“Rowing Between the Lines: Nancy Diessner’s Liminal Spaces” by Lauren Szumita. Exhibition Catalog Essay 2019 (copied below)
“A State of Mind; Printmakers Tackle the Issues,” by Linda Chestney. Artscope magazine, Nov. / Dec. 2016
“Different Kind: Nancy Diessner,” by J. Fatima Martins. Artscope magazine, Nov. / Dec. 2012
“Art for the Love of Dogs,” by Chris Bergerson, Metrowest Daily News, April 4, 2011
“Shelter in Place by Nancy Diessner,” Dog Art Today, April 5, 2011
“Photos Figure into Body of Work,” by Mary Sherman, Boston Sunday Herald, June 17, 2001
Poetic Connection, An Interview with Nancy Diessner, by Ben Dennison, So Good, September 23, 2009
Rowing Between the Lines: Nancy Diessner’s Liminal Spaces
By Lauren Szumita
“Eventually, all things merge into one, and a river runs through it.”
- Norman Maclean
For Nancy Diessner, mornings spent rowing on the Charles River energize her artistic practice, allowing for an exploration of the spaces between the body, mind, and surrounding environment. Rowing is a transcendent experience in its physicality. It requires continuous physical exertion and complete bodily synchrony. Eventually, fatigue sets in and the brain pleads for respite, but the very nature of sport requires the athlete to ignore any reasonable thoughts of stopping. The brain is thus absolved of its duty of rational thinking and surrenders to a subliminal exploration of the very state of being. Drawing upon her newfound appreciation of sculling, Diessner explores the physical and spiritual transcendence of self in her works in All I want is to be the river though I return again and again to the clouds.

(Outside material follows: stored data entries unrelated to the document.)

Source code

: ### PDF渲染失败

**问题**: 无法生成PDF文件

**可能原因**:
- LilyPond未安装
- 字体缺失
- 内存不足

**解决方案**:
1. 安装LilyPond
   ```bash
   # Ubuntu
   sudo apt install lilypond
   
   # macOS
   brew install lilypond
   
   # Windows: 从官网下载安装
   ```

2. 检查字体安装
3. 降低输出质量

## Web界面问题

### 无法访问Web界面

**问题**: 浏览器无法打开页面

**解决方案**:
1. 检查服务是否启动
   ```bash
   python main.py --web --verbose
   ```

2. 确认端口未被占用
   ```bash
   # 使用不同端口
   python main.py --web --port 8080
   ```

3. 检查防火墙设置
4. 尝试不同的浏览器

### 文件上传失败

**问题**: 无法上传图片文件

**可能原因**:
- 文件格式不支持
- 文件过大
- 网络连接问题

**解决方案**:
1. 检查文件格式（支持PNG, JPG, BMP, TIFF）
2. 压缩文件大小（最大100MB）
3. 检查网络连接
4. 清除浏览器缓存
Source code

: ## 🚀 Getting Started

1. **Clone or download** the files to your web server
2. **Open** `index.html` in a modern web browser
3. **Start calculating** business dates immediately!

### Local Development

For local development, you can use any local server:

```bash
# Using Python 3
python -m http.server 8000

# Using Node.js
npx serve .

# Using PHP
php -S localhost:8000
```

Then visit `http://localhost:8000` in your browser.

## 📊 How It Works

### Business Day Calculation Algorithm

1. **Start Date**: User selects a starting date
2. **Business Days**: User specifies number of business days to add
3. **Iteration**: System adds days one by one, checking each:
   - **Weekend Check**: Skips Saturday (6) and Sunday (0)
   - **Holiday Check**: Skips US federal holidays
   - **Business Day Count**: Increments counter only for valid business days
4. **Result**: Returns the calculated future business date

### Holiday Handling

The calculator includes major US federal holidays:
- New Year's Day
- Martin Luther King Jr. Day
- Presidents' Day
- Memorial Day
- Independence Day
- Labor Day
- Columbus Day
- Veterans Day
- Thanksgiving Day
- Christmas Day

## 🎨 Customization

Diessner’s sculptural collages enable a powerful examination of individual existence as it remains poised between reality and the unknown. Her works rely on a combination of media to fully describe her exploration of these tenuous states. Strips of mahogany, spare remnants from her own restored boat, are contoured into narrow angles that emulate the silhouette of a rowing shell. Diessner collages photography-based prints into this structural framework, which activate the space they occupy. The content of the images combines human and natural forms that harken back to the river. The exposed innards of a wooden shell are documentary remains of her boat-restoration project, while grassy tendrils snake their way across the printed page. Moss, trees, and bodies of water are peppered throughout the collages, while images of the human body punctuate the natural and architectural elements. These subjects are her fellow rowers, often in poses derived from rowing’s technical motions.
Diessner’s process involves a heavy manipulation of her photographs, beginning with digital alterations to the original image. She continues to adjust the images after the production of the plate, an extension of her etching background. The results of this handling are images that express distortion, complexity, and obfuscation. One of her works contains a photographic detail that is generated from strands of DNA, stripped of its recognizable double-helix form. “It’s important that it’s DNA,” Diessner explains. “These [works] are about life forces.” The nearly abstract images, simultaneously recognizable and unfamiliar, give tangibility to her experience without creating a clear narrative.
Art and sport are frequently considered in mutually exclusive settings. Spanning more than four centuries of art, a 1913 compilation of sporting iconography acknowledges these differences: “As a rule the keen sportsman concerns himself little with art, and the artist generally lacks experience as well as the opportunity to depict correctly the incidents of sport…” While the psychological and physiological causes of this incongruity might prove to be a fertile research opportunity, it seems that art finds its muse in interpersonal or social topics: identity, love, or war. Yet, as the text continues, “…happily every century produced a few exceptions to this rule, and equally happily, great sportsmen occasionally patronised art, while good artists devoted themselves to sport.” Effortlessly combining her rowing experience and artistic practice, Diessner explores the physical experience of rowing as a metaphor for life.
At the core of her work, Diessner is attempting to reach and replicate a very specific space: a transitional area between sky and water, between the internal activities of the body and external phenomena of nature, between what can be known, and what can’t. And while the river runs through it, it remains an untraversed place for Diessner’s works to inhabit and explore.
 Baillie-Grohman, William A. Sport in Art: An Iconography of Sport. (London: Ballantyne and Co Ltd, 1913): viii.